# Data supplied
——

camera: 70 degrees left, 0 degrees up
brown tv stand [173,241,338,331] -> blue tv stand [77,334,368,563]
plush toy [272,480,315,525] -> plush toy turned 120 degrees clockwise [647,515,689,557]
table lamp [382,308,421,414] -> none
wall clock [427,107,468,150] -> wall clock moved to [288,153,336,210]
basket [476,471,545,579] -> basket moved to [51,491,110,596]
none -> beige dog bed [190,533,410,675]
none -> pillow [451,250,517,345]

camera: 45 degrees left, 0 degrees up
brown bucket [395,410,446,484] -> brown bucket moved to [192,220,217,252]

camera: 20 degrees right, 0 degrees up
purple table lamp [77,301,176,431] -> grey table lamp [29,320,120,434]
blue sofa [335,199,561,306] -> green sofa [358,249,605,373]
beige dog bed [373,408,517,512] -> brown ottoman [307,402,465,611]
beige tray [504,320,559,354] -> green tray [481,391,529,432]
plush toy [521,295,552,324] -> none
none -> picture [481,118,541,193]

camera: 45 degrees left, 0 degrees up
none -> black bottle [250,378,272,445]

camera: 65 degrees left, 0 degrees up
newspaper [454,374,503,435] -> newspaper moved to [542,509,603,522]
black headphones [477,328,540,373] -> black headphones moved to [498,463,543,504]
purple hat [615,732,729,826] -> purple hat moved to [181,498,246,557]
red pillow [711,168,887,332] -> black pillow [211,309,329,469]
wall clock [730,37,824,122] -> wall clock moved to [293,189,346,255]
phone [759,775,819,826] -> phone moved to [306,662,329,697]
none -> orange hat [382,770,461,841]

——

# What you are asked to do
Once you have read the material, set it down again word for word.

# Expected answer
camera: 70 degrees left, 0 degrees up
brown tv stand [173,241,338,331] -> blue tv stand [77,334,368,563]
plush toy [272,480,315,525] -> plush toy turned 120 degrees clockwise [647,515,689,557]
table lamp [382,308,421,414] -> none
wall clock [427,107,468,150] -> wall clock moved to [288,153,336,210]
basket [476,471,545,579] -> basket moved to [51,491,110,596]
none -> beige dog bed [190,533,410,675]
none -> pillow [451,250,517,345]

camera: 45 degrees left, 0 degrees up
brown bucket [395,410,446,484] -> brown bucket moved to [192,220,217,252]

camera: 20 degrees right, 0 degrees up
purple table lamp [77,301,176,431] -> grey table lamp [29,320,120,434]
blue sofa [335,199,561,306] -> green sofa [358,249,605,373]
beige dog bed [373,408,517,512] -> brown ottoman [307,402,465,611]
beige tray [504,320,559,354] -> green tray [481,391,529,432]
plush toy [521,295,552,324] -> none
none -> picture [481,118,541,193]

camera: 45 degrees left, 0 degrees up
none -> black bottle [250,378,272,445]

camera: 65 degrees left, 0 degrees up
newspaper [454,374,503,435] -> newspaper moved to [542,509,603,522]
black headphones [477,328,540,373] -> black headphones moved to [498,463,543,504]
purple hat [615,732,729,826] -> purple hat moved to [181,498,246,557]
red pillow [711,168,887,332] -> black pillow [211,309,329,469]
wall clock [730,37,824,122] -> wall clock moved to [293,189,346,255]
phone [759,775,819,826] -> phone moved to [306,662,329,697]
none -> orange hat [382,770,461,841]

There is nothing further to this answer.